2. Het bedrag van de boete voor overtreding van de voorschriften, gesteld krachtens artikel 7 van dit besluit, bedraagt € 907.
Artikel 2
1. Indien een boete wordt opgelegd, is bij de vaststelling van de hoogte van de boete de volgende categorie-indeling naar balanstotaal van toepassing, met de daarbij behorende factor:
Categorie-indeling normgeadresseerden
Categorie I: schadeverzekeraars met een balanstotaal van minder dan € 4 538 000 en levensverzekeraars met een balanstotaal van minder dan € 13 613 000; factor: 1;
Categorie II: schadeverzekeraars met een balanstotaal van ten minste € 4 538 000 maar minder dan € 22 689 000 en levensverzekeraars met een balanstotaal van ten minste € 13 613 000 maar minder dan € 68 067 000; factor: 2;
Categorie III: schadeverzekeraars met een balanstotaal van ten minste € 22 689 000 maar minder dan € 113 445 000 en levensverzekeraars met een balanstotaal van ten minste € 68 067 000 maar minder dan € 340 335 000; factor: 3;
Categorie IV: schadeverzekeraars met een balanstotaal van ten minste € 113 445 000 maar minder dan € 453 780 000 en levensverzekeraars met een balanstotaal van ten minste € 340 335 000 maar minder dan € 1 361 340 000; factor: 4;
Categorie V: schadeverzekeraars met een balanstotaal van ten minste € 453 780 000 en levensverzekeraars met een balanstotaal van ten minste € 1 361 340 000; factor: 6.

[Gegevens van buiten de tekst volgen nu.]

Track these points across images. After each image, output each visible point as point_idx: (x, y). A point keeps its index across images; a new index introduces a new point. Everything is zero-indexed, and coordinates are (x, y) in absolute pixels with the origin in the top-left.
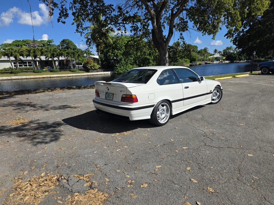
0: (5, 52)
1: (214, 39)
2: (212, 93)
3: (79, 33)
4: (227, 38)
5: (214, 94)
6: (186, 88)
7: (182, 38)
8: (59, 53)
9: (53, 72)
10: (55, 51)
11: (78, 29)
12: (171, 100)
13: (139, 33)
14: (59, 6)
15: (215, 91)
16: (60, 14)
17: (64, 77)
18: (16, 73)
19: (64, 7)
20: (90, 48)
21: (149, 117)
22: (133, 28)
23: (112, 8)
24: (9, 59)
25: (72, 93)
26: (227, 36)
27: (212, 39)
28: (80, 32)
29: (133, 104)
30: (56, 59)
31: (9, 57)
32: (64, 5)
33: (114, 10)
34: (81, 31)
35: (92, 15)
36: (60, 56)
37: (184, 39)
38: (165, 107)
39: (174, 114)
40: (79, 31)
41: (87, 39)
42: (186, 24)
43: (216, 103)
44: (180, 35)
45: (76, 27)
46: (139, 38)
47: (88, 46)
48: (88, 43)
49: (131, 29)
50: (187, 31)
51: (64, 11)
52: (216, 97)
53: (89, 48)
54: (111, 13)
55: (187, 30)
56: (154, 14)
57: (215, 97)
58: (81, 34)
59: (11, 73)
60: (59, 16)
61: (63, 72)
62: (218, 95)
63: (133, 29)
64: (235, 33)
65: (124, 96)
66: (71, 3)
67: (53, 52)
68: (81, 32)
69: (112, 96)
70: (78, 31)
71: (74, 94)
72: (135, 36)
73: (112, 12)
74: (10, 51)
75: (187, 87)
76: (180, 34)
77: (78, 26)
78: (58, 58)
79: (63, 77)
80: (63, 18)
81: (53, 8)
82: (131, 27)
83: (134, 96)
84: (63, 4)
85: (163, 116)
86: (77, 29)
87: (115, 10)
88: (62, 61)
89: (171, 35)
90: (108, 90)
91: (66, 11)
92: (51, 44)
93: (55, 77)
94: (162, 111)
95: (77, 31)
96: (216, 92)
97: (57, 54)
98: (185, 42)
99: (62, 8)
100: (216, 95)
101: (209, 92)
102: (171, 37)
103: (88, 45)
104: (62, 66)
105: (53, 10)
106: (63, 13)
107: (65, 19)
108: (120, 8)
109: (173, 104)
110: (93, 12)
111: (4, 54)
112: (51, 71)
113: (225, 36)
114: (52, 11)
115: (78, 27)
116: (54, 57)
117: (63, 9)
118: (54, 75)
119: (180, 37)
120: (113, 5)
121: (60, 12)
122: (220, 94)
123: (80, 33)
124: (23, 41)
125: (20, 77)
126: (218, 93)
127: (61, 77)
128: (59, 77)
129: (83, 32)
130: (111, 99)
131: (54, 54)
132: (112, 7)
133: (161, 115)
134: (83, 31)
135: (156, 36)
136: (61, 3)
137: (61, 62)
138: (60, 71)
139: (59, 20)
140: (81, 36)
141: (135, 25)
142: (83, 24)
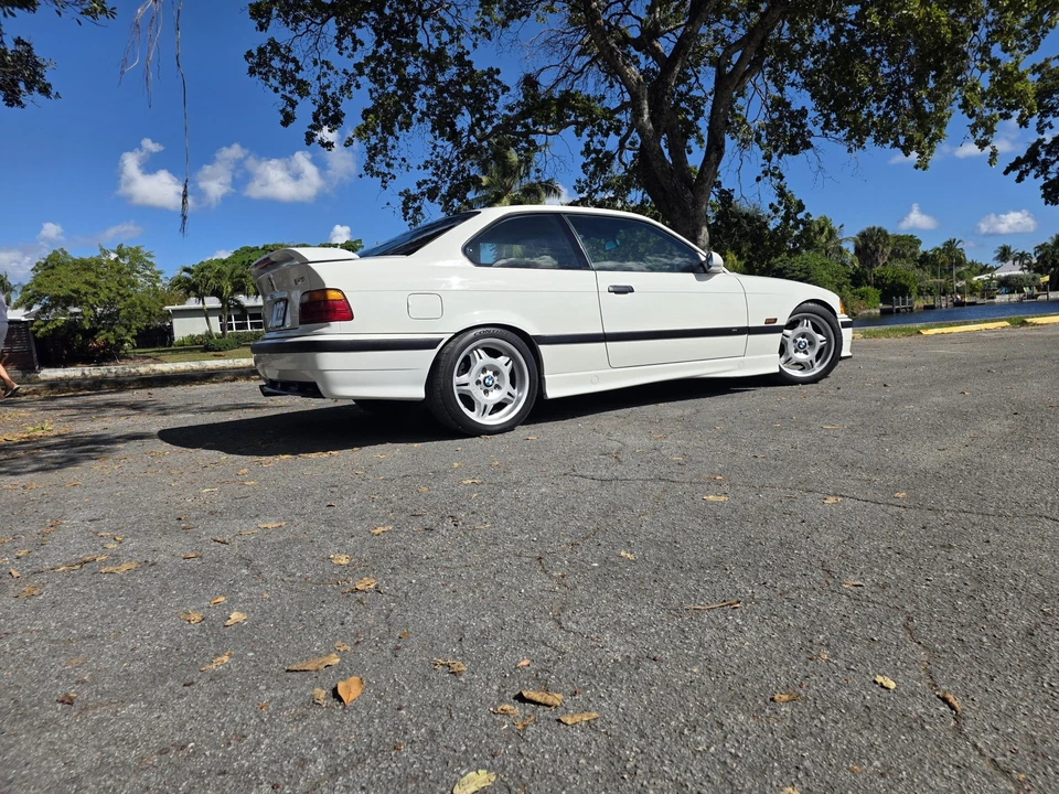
0: (188, 280)
1: (924, 169)
2: (779, 329)
3: (374, 177)
4: (1020, 179)
5: (800, 339)
6: (616, 292)
7: (773, 174)
11: (372, 164)
12: (532, 331)
14: (314, 90)
15: (806, 327)
16: (315, 117)
18: (220, 350)
19: (329, 92)
21: (419, 393)
23: (498, 83)
24: (201, 305)
26: (1017, 172)
27: (916, 167)
28: (378, 174)
31: (200, 297)
32: (329, 87)
33: (506, 89)
34: (384, 169)
35: (435, 115)
37: (781, 177)
38: (502, 360)
39: (552, 392)
40: (375, 169)
41: (403, 199)
42: (801, 121)
43: (814, 380)
44: (763, 162)
45: (366, 157)
48: (411, 211)
49: (583, 160)
50: (809, 152)
51: (330, 104)
52: (812, 355)
54: (496, 101)
55: (808, 145)
56: (638, 80)
57: (806, 353)
58: (385, 182)
59: (207, 349)
60: (312, 122)
62: (818, 345)
63: (592, 159)
64: (1053, 158)
65: (305, 299)
66: (347, 74)
68: (385, 175)
70: (372, 170)
73: (497, 97)
74: (203, 277)
75: (627, 290)
76: (764, 158)
77: (373, 152)
80: (326, 128)
81: (296, 97)
83: (332, 296)
84: (324, 81)
85: (495, 396)
86: (369, 164)
87: (508, 89)
89: (713, 156)
91: (336, 105)
94: (490, 373)
95: (368, 168)
96: (810, 329)
98: (787, 190)
99: (324, 95)
100: (810, 343)
101: (762, 324)
102: (718, 164)
103: (411, 221)
105: (294, 108)
106: (326, 114)
107: (330, 131)
108: (530, 82)
109: (543, 348)
110: (436, 106)
111: (186, 288)
113: (1006, 173)
114: (289, 109)
115: (372, 158)
117: (326, 100)
119: (762, 169)
120: (498, 72)
121: (315, 108)
122: (828, 340)
123: (380, 179)
124: (263, 249)
125: (231, 361)
126: (820, 337)
132: (496, 77)
133: (486, 392)
134: (390, 171)
135: (655, 164)
136: (319, 79)
139: (310, 138)
140: (385, 188)
141: (599, 147)
142: (393, 147)
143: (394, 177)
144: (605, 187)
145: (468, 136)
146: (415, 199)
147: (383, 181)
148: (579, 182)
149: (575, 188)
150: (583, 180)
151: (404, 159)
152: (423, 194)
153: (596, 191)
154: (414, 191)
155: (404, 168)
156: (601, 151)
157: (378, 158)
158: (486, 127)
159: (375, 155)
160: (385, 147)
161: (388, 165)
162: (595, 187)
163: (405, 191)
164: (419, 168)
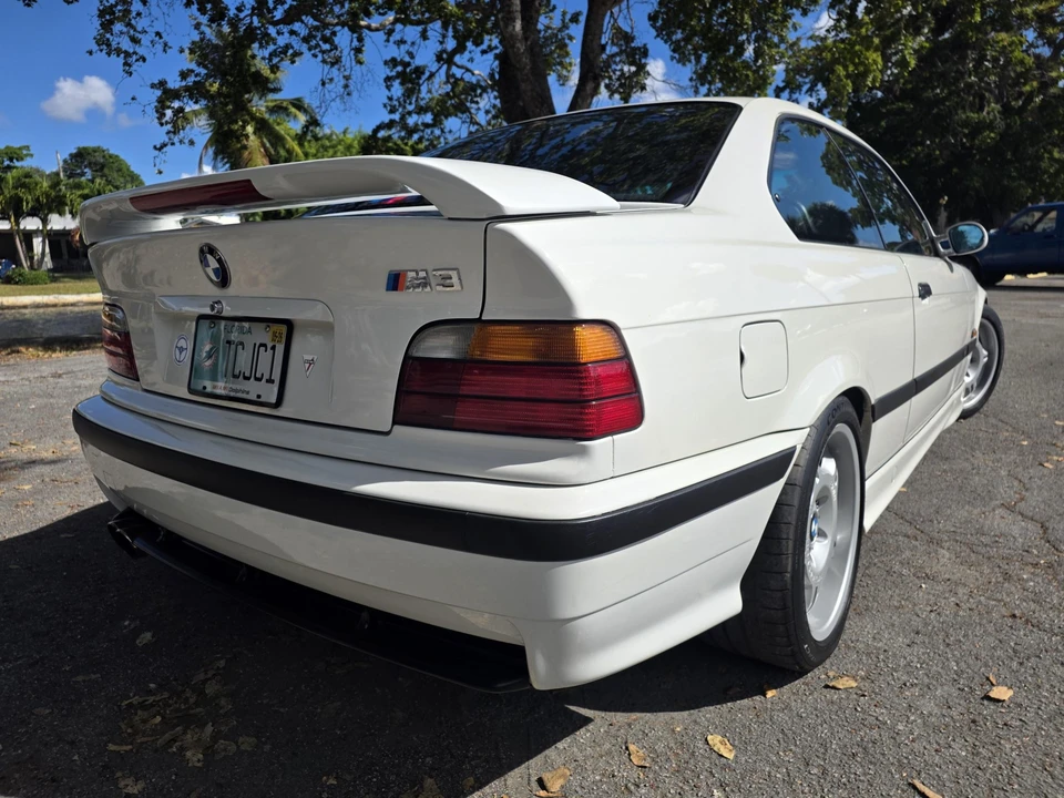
3: (113, 57)
6: (922, 297)
8: (48, 196)
9: (17, 283)
10: (23, 185)
11: (108, 36)
13: (430, 91)
17: (73, 305)
20: (181, 142)
22: (400, 68)
25: (46, 370)
28: (119, 51)
29: (583, 452)
30: (31, 224)
34: (126, 45)
36: (51, 211)
39: (869, 519)
41: (157, 93)
45: (97, 23)
46: (428, 118)
47: (168, 133)
48: (169, 113)
53: (176, 140)
58: (130, 66)
61: (68, 285)
63: (398, 72)
65: (442, 348)
67: (13, 192)
68: (127, 54)
69: (265, 356)
70: (109, 45)
71: (60, 376)
72: (410, 104)
75: (927, 290)
78: (45, 221)
79: (64, 305)
82: (386, 63)
83: (591, 346)
86: (102, 35)
88: (65, 233)
90: (223, 278)
92: (17, 164)
93: (25, 307)
95: (102, 42)
97: (37, 200)
101: (970, 339)
103: (169, 127)
104: (66, 257)
109: (874, 430)
112: (8, 280)
115: (107, 26)
116: (19, 215)
118: (20, 295)
122: (990, 355)
123: (121, 60)
126: (985, 351)
127: (55, 306)
128: (46, 306)
129: (135, 53)
130: (253, 389)
131: (21, 200)
134: (138, 50)
137: (57, 240)
138: (54, 280)
140: (131, 74)
141: (407, 59)
142: (139, 14)
143: (144, 60)
144: (421, 110)
145: (251, 15)
146: (175, 95)
147: (126, 64)
148: (390, 99)
149: (385, 106)
150: (395, 98)
151: (158, 34)
152: (187, 89)
153: (410, 113)
154: (174, 83)
155: (159, 47)
156: (408, 64)
157: (118, 27)
158: (275, 8)
159: (111, 22)
160: (128, 12)
161: (135, 41)
162: (411, 108)
163: (162, 84)
164: (182, 51)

2. De boete wordt vastgesteld door het bedrag, genoemd in artikel 1, eerste lid, onderscheidenlijk tweede lid, te vermenigvuldigen met de factor, behorende bij de categorie naar balanstotaal, bedoeld in het eerste lid.
3. Indien de gegevens omtrent het balanstotaal niet aan de Pensioen- & Verzekeringskamer beschikbaar zijn gesteld, kan zij aan degene aan wie de boete wordt opgelegd verzoeken deze gegevens binnen een door haar te stellen termijn te verstrekken. Indien de betrokkene niet binnen de gestelde termijn voldoet aan dit verzoek, is bij de vaststelling van de hoogte van de boete categorie V van toepassing.